**PROBLEM STATEMENT:** Can you transcribe the text lines from each of the entries below exactly, leaving the pictures out of your answer?

(Data excerpts)
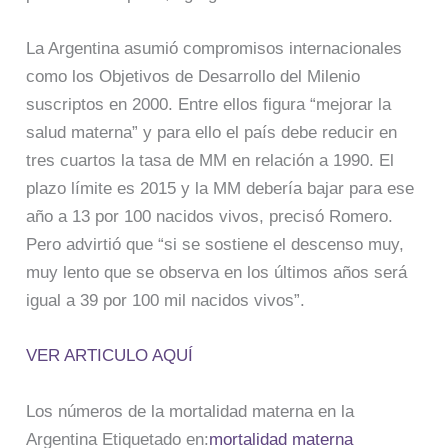
La Argentina asumió compromisos internacionales
como los Objetivos de Desarrollo del Milenio
suscriptos en 2000. Entre ellos figura “mejorar la
salud materna” y para ello el país debe reducir en
tres cuartos la tasa de MM en relación a 1990. El
plazo límite es 2015 y la MM debería bajar para ese
año a 13 por 100 nacidos vivos, precisó Romero.
Pero advirtió que “si se sostiene el descenso muy,
muy lento que se observa en los últimos años será
igual a 39 por 100 mil nacidos vivos”.
VER ARTICULO AQUÍ
Los números de la mortalidad materna en la
Argentina Etiquetado en:
mortalidad materna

**ANSWER SECTION:**
La Argentina asumió compromisos internacionales
como los Objetivos de Desarrollo del Milenio
suscriptos en 2000. Entre ellos figura “mejorar la
salud materna” y para ello el país debe reducir en
tres cuartos la tasa de MM en relación a 1990. El
plazo límite es 2015 y la MM debería bajar para ese
año a 13 por 100 nacidos vivos, precisó Romero.
Pero advirtió que “si se sostiene el descenso muy,
muy lento que se observa en los últimos años será
igual a 39 por 100 mil nacidos vivos”.
VER ARTICULO AQUÍ
Los números de la mortalidad materna en la
Argentina Etiquetado en:
mortalidad materna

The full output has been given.